• [Assignment] Look through the material that follows and show every line with the string "Lane".

• [Records to process]
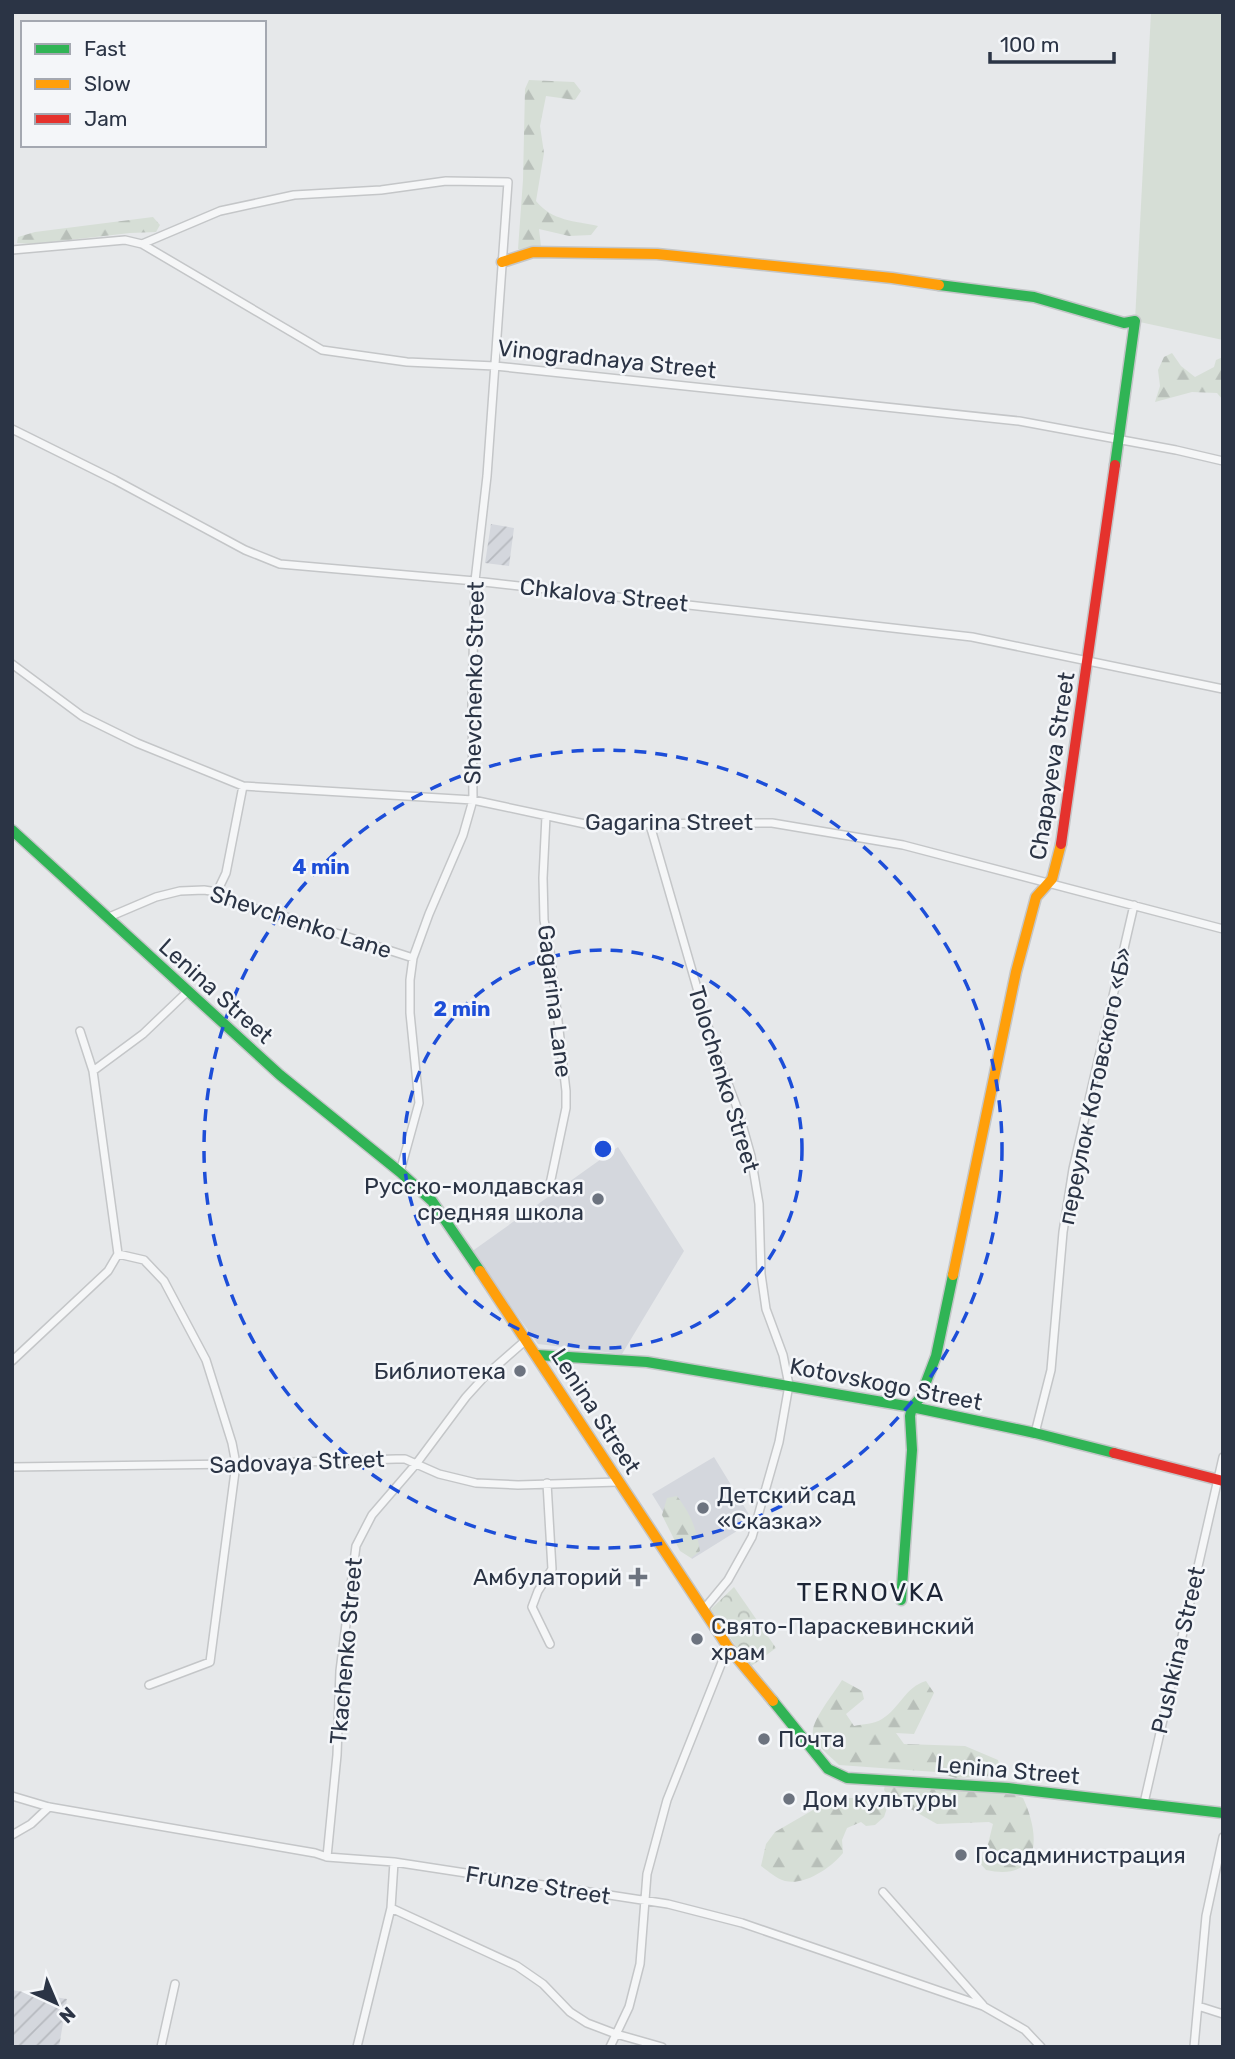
<svg xmlns="http://www.w3.org/2000/svg" width="1235" height="2059" viewBox="0 0 1235 2059" font-family="Rubik,sans-serif">
<style>
.built{fill:#d4d7dd}
.industrial{fill:url(#industrial-furrows)}
.green{fill:#d6ded6}
.forest{fill:url(#forest-firs)}
.park{fill:url(#park-crowns)}
.lines{fill:none;stroke-linecap:round;stroke-linejoin:round}
.street-casing{stroke:#c4c6c8;stroke-width:10}
.fast-casing{stroke:#c4c6c8;stroke-width:13}
.slow-casing{stroke:#c4c6c8;stroke-width:13}
.jam-casing{stroke:#c4c6c8;stroke-width:13}
.street{stroke:#f5f6f7;stroke-width:7}
.fast{stroke:#30b455;stroke-width:10}
.slow{stroke:#ff9f0a;stroke-width:10}
.jam{stroke:#e5322d;stroke-width:10}
.ring{fill:none;stroke:#1d4ed8;stroke-width:3.5;stroke-dasharray:12 9}
.poi-dot{fill:#6c737f;stroke:#f4f6f9;stroke-width:2.5}
.labels{text-anchor:middle;dominant-baseline:central;stroke-width:5;stroke-linejoin:round;paint-order:stroke}
.street-label{font-size:23px;fill:#2b3445;stroke:#f4f6f9}
.poi-label{font-size:23px;fill:#2b3445;stroke:#f4f6f9;text-anchor:start}
.quarter-label{font-size:26px;letter-spacing:2px;fill:#1d2536;stroke:#f4f6f9}
.centre{fill:#1d4ed8;stroke:#f4f6f9;stroke-width:3.5}
.ring-label{font-size:21px;text-anchor:middle;font-weight:bold;fill:#1d4ed8;stroke:#f4f6f9;stroke-width:5;stroke-linejoin:round;paint-order:stroke}
</style>
<defs>
<pattern id="industrial-furrows" width="10" height="10" patternUnits="userSpaceOnUse" patternTransform="scale(1.75)"><rect width="10" height="10" fill="#d4d7dd"/><path d="M-1 1l2-2M0 10L10 0M9 11l2-2" fill="none" stroke="#b6b9bf"/></pattern>
<pattern id="forest-firs" width="22" height="20" patternUnits="userSpaceOnUse" patternTransform="scale(1.75)"><rect width="22" height="20" fill="#d6ded6"/><path d="M5 1l3.5 6h-7zM16 11l3.5 6h-7z" fill="#b8bfb9"/></pattern>
<pattern id="park-crowns" width="20" height="18" patternUnits="userSpaceOnUse" patternTransform="scale(1.75)"><rect width="20" height="18" fill="#d6ded6"/><path d="M2 6a3 3 0 1 1 6 0M12 15a3 3 0 1 1 6 0" fill="none" stroke="#b8bfb9"/></pattern>
</defs>
<rect width="100%" height="100%" fill="#e6e8ea"/>
<path class="built" d="M618 1147 684 1251 622 1354 538 1344 471 1252Z
M714 1457 753 1521 692 1559 652 1494Z"/>
<path class="industrial" d="M491 524 514 528 509 566 485 563Z
M12 1990 67 1999 59 2047H12Z"/>
<path class="green" d="M1151 12H1223V340L1135 321Z"/>
<path class="forest" d="M529 80 574 82 581 91 575 100 546 96 540 126 544 153 536 201C552 221 575 221 598 226L591 235 569 236 539 229 541 246 528 252 518 249 523 180 525 89Z
M153 217 160 225 156 232 130 233 34 244 17 243 18 237 35 232Z
M1172 353 1181 366 1195 377 1214 367 1216 360 1223 357V400L1217 393 1192 392 1155 402 1160 386 1158 370 1164 357Z
M677 1496C691 1515 696 1527 700 1551L691 1558 680 1551 662 1515 667 1498Z
M842 1680 862 1691 864 1699 846 1714 854 1726C863 1724 874 1724 882 1719 900 1708 905 1687 926 1681L934 1693 914 1734 896 1733 904 1744 965 1746 998 1760 1000 1769 993 1776 956 1778 936 1772 839 1765C830 1756 816 1746 813 1734 810 1722 835 1692 842 1680Z
M885 1784 1008 1792 1023 1798C1041 1836 1041 1882 986 1870L979 1862 986 1852 993 1824 989 1822 937 1824 888 1796 884 1790Z
M849 1798H871L887 1808 884 1817 875 1825 866 1826 861 1822 847 1828 842 1840 843 1853C832 1867 805 1886 785 1881 777 1879 768 1871 761 1866L766 1844 775 1832 825 1803Z"/>
<path class="park" d="M734 1587 776 1648 750 1667 711 1609Z"/>
<g class="lines">
<defs>
<path id="street" d="M142 244 220 211 294 195 381 190 446 181 508 182 487 476 475 581 472 701 473 800 463 835 429 914 413 958 410 980V1013L419 1103 400 1172
M12 250 125 240 142 244 322 350 407 362 495 366 1019 421 1176 450 1223 461
M12 429 115 480 245 550 280 564 475 581 972 637 1223 689
M12 664 82 716 137 743 243 786 473 800 585 824 772 823 903 845 1223 929
M546 816 543 878 544 920 550 951 566 1091V1108L550 1184
M650 825 714 1047 738 1110 751 1156 759 1204 761 1274 766 1309 783 1355 789 1385 779 1442 752 1537 728 1580 704 1609
M217 892 226 873 243 786
M109 917 156 897 180 891 204 890 217 892 239 905 271 912 413 958
M80 1031 93 1071
M118 1254 144 1260 164 1281 206 1360 232 1443 236 1464 210 1662 149 1685
M12 1361 108 1271 118 1254 93 1071 143 1034 187 992
M1035 1433 1051 1370 1063 1232 1073 1169 1134 905
M12 1467 236 1464 396 1459H405L439 1474 476 1483 518 1485 619 1482
M547 1483 552 1569 538 1591 532 1607 550 1644
M12 1796 49 1807 315 1853 327 1857 394 1862 668 1904 742 1923 983 2006 1025 2030 1041 2047
M1144 1803 1223 1457
M12 1835 31 1824 49 1807
M327 1857 337 1755 340 1671 356 1546 372 1515 416 1464 466 1397 486 1375 526 1340
M883 1892 983 2005
M391 1908 517 1966 543 1984 570 2012 587 2023 616 2034 662 2047
M1198 2006 1223 2014
M161 2047 175 1984
M357 2047 391 1908 394 1862
M610 2047 629 2007 640 1964 647 1874 667 1800 728 1647
M1194 2047 1206 1916 1223 1837"/>
<path id="fast" d="M939 285 1034 297 1124 323 1135 321 1115 465
M12 830 280 1075 400 1172 432 1201 480 1271
M537 1355 647 1362 912 1407 1035 1433 1114 1453
M901 1600 912 1450 910 1416 912 1407 920 1398 936 1356 953 1275
M773 1701 828 1769 847 1778 1008 1788 1223 1813"/>
<path id="slow" d="M502 262 533 252 657 254 892 278 939 285
M480 1271 728 1647 773 1701
M953 1275 1016 972 1036 897 1052 879 1061 844"/>
<path id="jam" d="M1061 844 1115 465
M1114 1453 1223 1481"/>
</defs>
<use href="#street" class="street-casing"/>
<use href="#fast" class="fast-casing"/>
<use href="#slow" class="slow-casing"/>
<use href="#jam" class="jam-casing"/>
<use href="#street" class="street"/>
<use href="#fast" class="fast"/>
<use href="#slow" class="slow"/>
<use href="#jam" class="jam"/>
</g>
<g class="ring">
<circle cx="603" cy="1149" r="199"/>
<circle cx="603" cy="1149" r="399"/>
</g>
<g class="poi-dot">
<circle cx="598" cy="1199" r="7"/>
<circle cx="520" cy="1371" r="7"/>
<circle cx="703" cy="1508" r="7"/>
<path d="M634.5 1566.5h7v7h7v7h-7v7h-7v-7h-7v-7h7z"/>
<circle cx="697" cy="1639" r="7"/>
<circle cx="764" cy="1739" r="7"/>
<circle cx="789" cy="1799" r="7"/>
<circle cx="961" cy="1855" r="7"/>
</g>
<g class="labels">
<g class="street-label">
<text transform="translate(607 359) rotate(6)">Vinogradnaya Street</text>
<text transform="translate(604 595) rotate(6)">Chkalova Street</text>
<text transform="translate(474 683) rotate(-89)">Shevchenko Street</text>
<text transform="translate(1052 766) rotate(-81)">Chapayeva Street</text>
<text x="669" y="822">Gagarina Street</text>
<text transform="translate(301 922) rotate(18)">Shevchenko Lane</text>
<text transform="translate(216 991) rotate(42)">Lenina Street</text>
<text transform="translate(555 1001) rotate(83)">Gagarina Lane</text>
<text transform="translate(724 1079) rotate(73)">Tolochenko Street</text>
<text transform="translate(1095 1086) rotate(-78)">переулок Котовского «Б»</text>
<text transform="translate(886 1384) rotate(11)">Kotovskogo Street</text>
<text transform="translate(596 1411) rotate(57)">Lenina Street</text>
<text transform="translate(297 1462) rotate(-2)">Sadovaya Street</text>
<text transform="translate(1178 1650) rotate(-77)">Pushkina Street</text>
<text transform="translate(346 1651) rotate(-85)">Tkachenko Street</text>
<text transform="translate(1008 1770) rotate(5)">Lenina Street</text>
<text transform="translate(538 1885) rotate(9)">Frunze Street</text>
</g>
<g class="poi-label">
<text x="584" y="1186" text-anchor="end">Русско-молдавская<tspan x="584" dy="26">средняя школа</tspan></text>
<text x="506" y="1371" text-anchor="end">Библиотека</text>
<text x="717" y="1495">Детский сад<tspan x="717" dy="26">«Сказка»</tspan></text>
<text x="622" y="1577" text-anchor="end">Амбулаторий</text>
<text x="711" y="1626">Свято-Параскевинский<tspan x="711" dy="26">храм</tspan></text>
<text x="778" y="1739">Почта</text>
<text x="803" y="1799">Дом культуры</text>
<text x="975" y="1855">Госадминистрация</text>
</g>
<g class="quarter-label">
<text x="871" y="1592">TERNOVKA</text>
</g>
</g>
<circle cx="603" cy="1149" r="10" class="centre"/>
<g class="ring-label">
<text x="321" y="874">4 min</text>
<text x="462" y="1016">2 min</text>
</g>
<rect width="1235" height="2059" fill="none" stroke="#2b3445" stroke-width="28"/>
<rect x="21" y="21" width="245" height="126" fill="#f4f6f9" stroke="#a4a8b1" stroke-width="2"/>
<rect x="35" y="44" width="35" height="10" fill="#30b455" stroke="#a4a8b1" stroke-width="2"/>
<text x="84" y="56" font-size="21" fill="#2b3445">Fast</text>
<rect x="35" y="79" width="35" height="10" fill="#ff9f0a" stroke="#a4a8b1" stroke-width="2"/>
<text x="84" y="91" font-size="21" fill="#2b3445">Slow</text>
<rect x="35" y="114" width="35" height="10" fill="#e5322d" stroke="#a4a8b1" stroke-width="2"/>
<text x="84" y="126" font-size="21" fill="#2b3445">Jam</text>
<g transform="translate(56 2003) rotate(136)" stroke="#f4f6f9" stroke-width="5" paint-order="stroke">
<path d="M0-5L12 26L0 18L-12 26Z" fill="#2b3445"/>
<text y="-10" font-size="19" font-weight="bold" text-anchor="middle" fill="#2b3445">N</text>
</g>
<path d="M990 52v10h124v-10" fill="none" stroke="#2b3445" stroke-width="3.5"/>
<text x="1000" y="52" font-size="21" fill="#2b3445" stroke="#f4f6f9" stroke-width="5" paint-order="stroke">100 m</text>
</svg>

• [Expected output]
<text transform="translate(301 922) rotate(18)">Shevchenko Lane</text>
<text transform="translate(555 1001) rotate(83)">Gagarina Lane</text>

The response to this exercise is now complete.